Czy grzywna 1600 – 2800 zł jest dotkliwą karą? Niewątpliwie, a tyle płaci się w Luksemburgu za nieusprawiedliwioną absencję wyborczą. Nie jest to wprawdzie egzekwowane, ale ta groźba robi pewne wrażenie na obywatelach.
Dla wielu osób idea wyborczego przymusu brzmi absurdalnie. Wiemy, że taki obowiązek istnieje w Belgii, ale traktujemy to jako kuriozum. Niesłusznie – taki sam obowiązek istnieje w kilkudziesięciu krajach. W co najmniej kilkunastu kolejnych zrezygnowano z niego całkiem niedawno (uznając, wraz z końcem zimnej wojny, że świat jest bezpieczniejszy). A w Wielkiej Brytanii od dekady trwa debata, czy nakazać chodzenie do urny.

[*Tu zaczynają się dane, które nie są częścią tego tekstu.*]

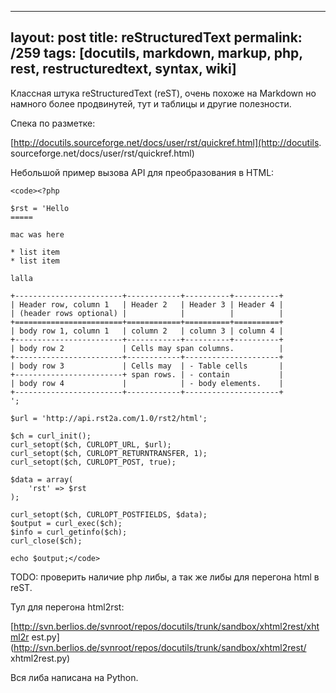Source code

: ---
layout: post
title: reStructuredText
permalink: /259
tags: [docutils, markdown, markup, php, rest, restructuredtext, syntax, wiki]
----

Классная штука reStructuredText (reST), очень похоже на Markdown но намного
более продвинутей, тут и таблицы и другие полезности.


Спека по разметке:


[http://docutils.sourceforge.net/docs/user/rst/quickref.html](http://docutils.
sourceforge.net/docs/user/rst/quickref.html)


Небольшой пример вызова API для преобразования в HTML:

    
    <code><?php
    
    $rst = 'Hello
    =====
    
    mac was here
    
    * list item
    * list item
    
    lalla
    
    +------------------------+------------+----------+----------+
    | Header row, column 1   | Header 2   | Header 3 | Header 4 |
    | (header rows optional) |            |          |          |
    +========================+============+==========+==========+
    | body row 1, column 1   | column 2   | column 3 | column 4 |
    +------------------------+------------+----------+----------+
    | body row 2             | Cells may span columns.          |
    +------------------------+------------+---------------------+
    | body row 3             | Cells may  | - Table cells       |
    +------------------------+ span rows. | - contain           |
    | body row 4             |            | - body elements.    |
    +------------------------+------------+---------------------+
    ';
    
    $url = 'http://api.rst2a.com/1.0/rst2/html';
    
    $ch = curl_init();
    curl_setopt($ch, CURLOPT_URL, $url);
    curl_setopt($ch, CURLOPT_RETURNTRANSFER, 1);
    curl_setopt($ch, CURLOPT_POST, true);
    
    $data = array(
        'rst' => $rst
    );
    
    curl_setopt($ch, CURLOPT_POSTFIELDS, $data);
    $output = curl_exec($ch);
    $info = curl_getinfo($ch);
    curl_close($ch);
    
    echo $output;</code>


TODO: проверить наличие php либы, а так же либы для перегона html в reST.


Тул для перегона html2rst:


[http://svn.berlios.de/svnroot/repos/docutils/trunk/sandbox/xhtml2rest/xhtml2r
est.py](http://svn.berlios.de/svnroot/repos/docutils/trunk/sandbox/xhtml2rest/
xhtml2rest.py)


Вся либа написана на Python.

Obowiązek udziału w głosowaniach ciążył już na obywatelach starożytnych Aten, czyli kolebki demokracji. Ten przykład jest zresztą stale przywoływany przez zwolenników przymusu wyborczego. Skoro ten przymus obowiązuje w tak różnych krajach jak Belgia, Australia, Boliwia, Brazylia, Egipt czy Singapur, to dlaczego mówienie o nim u nas brzmi jak abstrakcja?
Obowiązek głosowania zwiększa frekwencję o kilkanaście procent. Po latach biadolenia nad zbyt niską frekwencją jakieś ugrupowanie może rozpocząć kampanię propagandową, której główną tezą byłoby hasło, że bierność obywateli jest zagrożeniem dla demokracji.
Pod takim hasłem próbują przeforsować "compulsory voting" brytyjscy laburzyści. Wyszło im z badań, że do urn najofiarniej chodzi klasa średnia, która głosuje na konserwatystów. Ludzie biedniejsi, potencjalny elektorat Partii Pracy, woli zaś siedzieć w domu.